Daten als Menetekel 2: 100 000 Rehkitze

In dem Artikel der FAZ von Erik HechtTausende tote Rehe erfunden. Die Spur führt nach Hamburg vom 14.07.2018 , wird nachgewiesen, dass die Zahl von 100 000 Rehkitzen, die in Deutschland auf Wiesen durch Mähmaschinen sterben, von der Deutschen Wildtier Stiftung erfunden wurde. Die reale Zahl kann nur geschätzt werden und liegt vermutlich bei der Hälfte. So traurig der Tod jedes einzelnen Rehkitzes auch ist, zeigt sich hier wieder, dass es in fast allen Bereichen normal ist, mit rein erfundenen Daten die öffentliche Meinung zu beeinflussen.

Daten als Menetekel 1:6000 Tote

Laut Umweltbundesamt sollen jedes Jahr 6000 Menschen in Deutschland vorzeitig durch Stickoxid sterben.  In mehreren Artikel ist diese Zahl kritisiert worden, z.B. Jan Fleischhauer, Kampf gegen den Diesel. Die erfundenen Toten, in: Spiegel Online 15.03.2018  Epidemiologische Studien können nur Korrelationen aufzeigen, aber keine Kausalitäten beweisen.

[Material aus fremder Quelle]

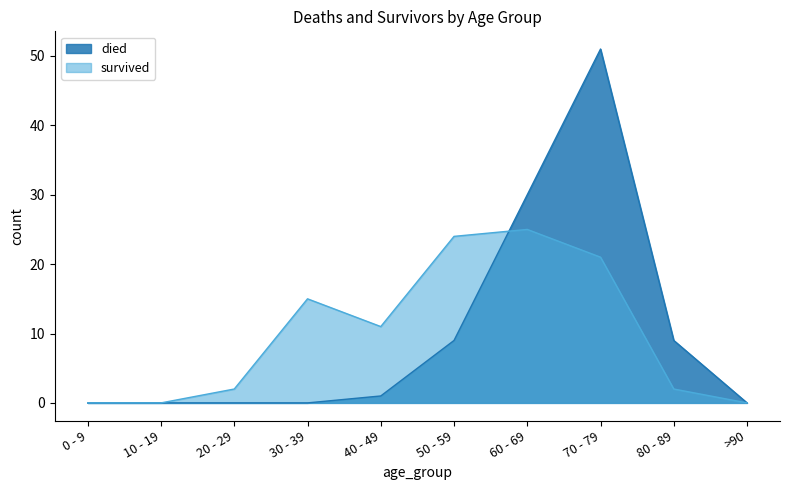

What is the spread (max minus min) of values at 60 - 69?

5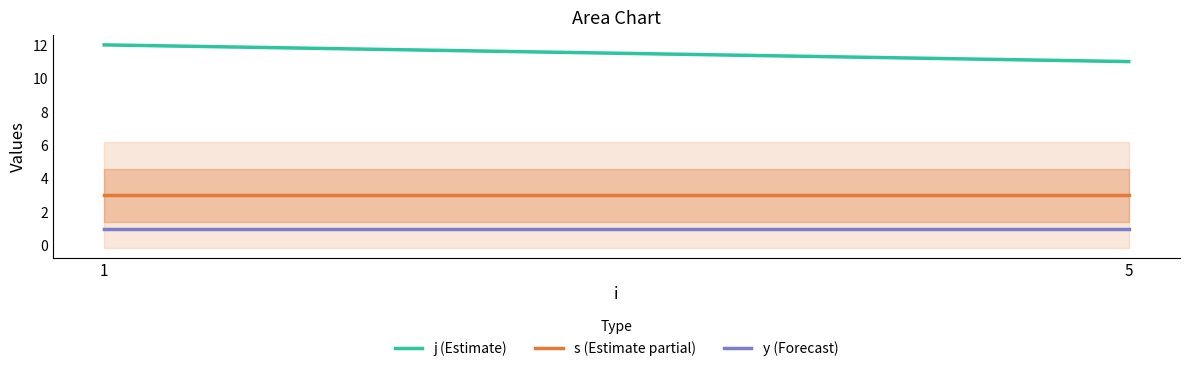

What is the spread (max minus min) of values at 1?

11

Dazu die Präsidentin des Umweltbundesamtes (UBA) , Maria Krautzberger : „Wir diskutieren im Amt immer wieder, wie man über komplizierte Daten sprechen kann, die wir erheben. Wann müssen wir vereinfachen, damit wir verstanden werden? Regierungen brauchen solche Zahlen und ihre Vergleichbarkeit, um die Summe der Gesundheitsrisiken für die Menschen zu kennen und zu wissen, wo sie etwas tun müssen.“

Kurzum: die Daten sind erfunden worden. Dieser Umgang mit Daten zeigt ein spezifisches Verhältnis zum Bürger auf. Ihm soll nicht Einsicht in die Risiken vermittelt und danach im politischen Diskurs ermittelt werden, welche Risiken mit welchem Aufwand verringert werden könnten. Er bleibt Objekt der Propaganda und darf eins nicht erfahren: Kühe könnten in Sachen Stickoxid eventuell gefährlicher sein als Autos.